Resenha #27: Feridas (Mangá)

terça-feira, 13 de setembro de 2016

Olá, pessoal! Hoje tem mais um resenha aqui no blog. E é sobre um mangá, vocês sabem que eu adoro ler mangás né? haha
Enfim, segue a sinopse e depois eu falo sobre.

Sinopse: Keigo e Asato frequentam uma classe para crianças que precisam de cuidados especiais. Um por que era agredido pelo pai; o outro, porque foi esfaqueado pela própria mãe. Os dois garotos são obrigados a guardarem em seus pequenos corpos o sofrimento, as feridas e as tristezas empurradas goela abaixo pelos adultos. Até que Asato descobre que possui um poder mais do que especial: ele agora é capaz de transferir os machucados alheios para o seu próprio corpo…

Feridas (kizu, em japonês) é mais um mangá oneshot com a arte feita por Hiro Kiyohara, o artista de Another. Pode-se dizer que ele é mais um irmão de Só você pode ouvir e Tsumituski.
A história fala sobre dois amigos: Keigo e Asato. Ambos foram colados na turma especial da escola em que estudam, por razões de não conseguirem se socializar normalmente por conta dos traumas fortes que passaram apesar da pouca idade. Os dois tem uns 11/12 anos.
Keigo tinha um pai bêbado e violento que batia nele e na mãe. Quando finalmente eles se libertaram do agressor, que foi internado com uma doença terminal. A Mãe de Keigo saiu para fazer compras e não voltou. Asato quase foi morto pela mãe.
A amizade de ambos surgem quando Keigo descobre o poder que Asato tem de "absorver" as feridas (e até cicatrizes) dos outros para o próprio corpo.
Assim, eles começam a testar esse poder e Asato o vai aperfeiçoando. Antes pegava apenas umas feridas leves e recém-feitas, passando a pegar cicatrizes de anos e também passando a ferida para outra pessoa.
Então, eles passam a usar o pai do Keigo como o depósito das feridas. Assim, a história vai se desenrolando. As relações mais legais que existem são entre a professora da turma deles e a Shiho.
A história mostra que muitas coisas estão além do nível físico, algumas cicatrizes, mesmo que estejam fora do corpo ainda estão na mente. Os traumas e experiências vividas não podem ser tirados de nós.
E são essas mesmas cicatrizes que nos constroem e nos fazem ser quem somos hoje. Mesmo que no começo doa e muito, a ferida vai se fechando e cicatriza. E vira só uma marca, um momento e uma coisa ruim que passou e tudo dali para frente será melhor.
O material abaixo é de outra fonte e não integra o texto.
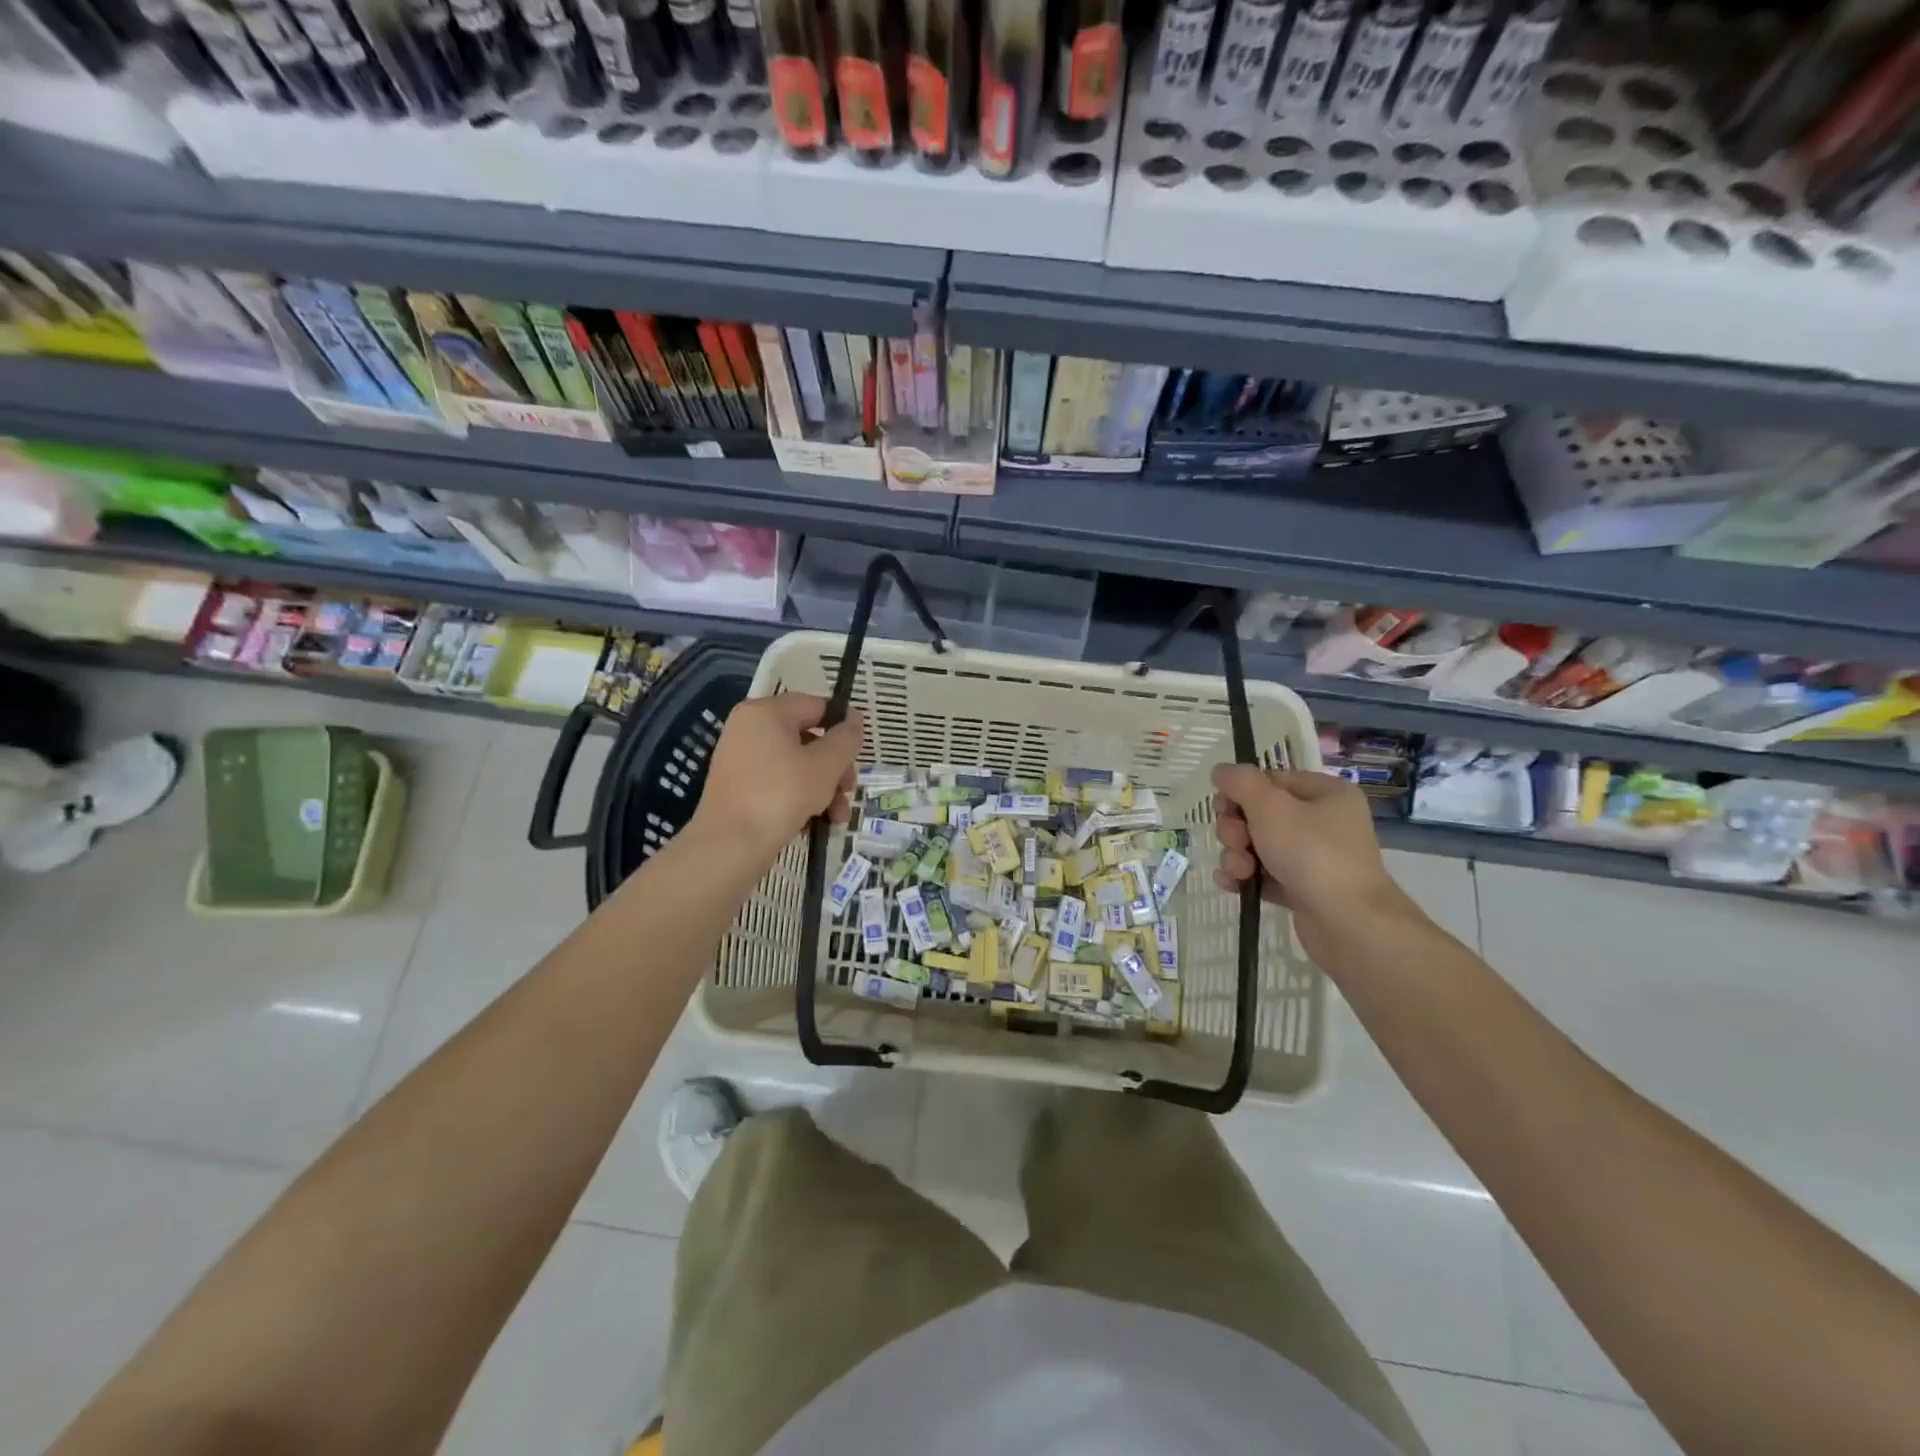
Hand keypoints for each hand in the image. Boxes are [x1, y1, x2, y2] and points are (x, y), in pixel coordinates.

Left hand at [692, 694, 863, 860]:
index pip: (815, 706)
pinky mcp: (737, 787)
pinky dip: (799, 799)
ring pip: (796, 765)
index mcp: (766, 712)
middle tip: (849, 789)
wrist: (730, 845)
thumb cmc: (782, 794)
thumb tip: (853, 719)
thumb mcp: (826, 764)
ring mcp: (740, 759)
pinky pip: (778, 783)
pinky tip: (816, 823)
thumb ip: (846, 738)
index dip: (842, 725)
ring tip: (837, 817)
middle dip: (835, 768)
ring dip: (823, 789)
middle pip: (807, 738)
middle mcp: (748, 729)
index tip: (859, 751)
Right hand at [1209, 764, 1419, 964]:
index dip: (1242, 792)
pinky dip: (1245, 877)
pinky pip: (1264, 875)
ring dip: (1237, 855)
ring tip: (1238, 871)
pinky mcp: (1303, 889)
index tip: (1223, 808)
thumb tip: (1221, 770)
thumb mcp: (1271, 807)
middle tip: (1235, 841)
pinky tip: (1231, 885)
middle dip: (1237, 829)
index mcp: (1327, 794)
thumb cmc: (1312, 853)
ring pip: (1258, 846)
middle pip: (1261, 814)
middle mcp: (1324, 823)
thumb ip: (1241, 783)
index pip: (1272, 780)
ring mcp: (1314, 858)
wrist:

Bem, pessoal. Essa foi a resenha de hoje!
Espero que tenham gostado. Até a próxima!

2 comentários :

Tamara Mansur disse...

Oláá!
Conhecendo o blog aqui :)
Eu adoro mangás!! Mas costuma gostar de histórias mais fofinhas e alegres, sabe? Esse me causou a impressão se ser meio dramático, talvez até pesado, sei lá.. Será que interpretei errado? De qualquer forma, achei o máximo que você resenha mangás, fico interessada em ver mais!
Beeijo

http://lecaferouge.blogspot.com.br/

Gislaine Oliveira disse...

Oiiii Ane, tudo bem?
Eu não conhecia o mangá, mas adorei conhecer =D
Ele tem uma proposta bem legal e diferente (me lembrou um pouco uma novela, mas enfim hahahha). É volume único né? Porque a pessoa aqui só pode comprar volume único hahahahhah
E concordo com o que você falou. Muitas cicatrizes estão dentro de nós.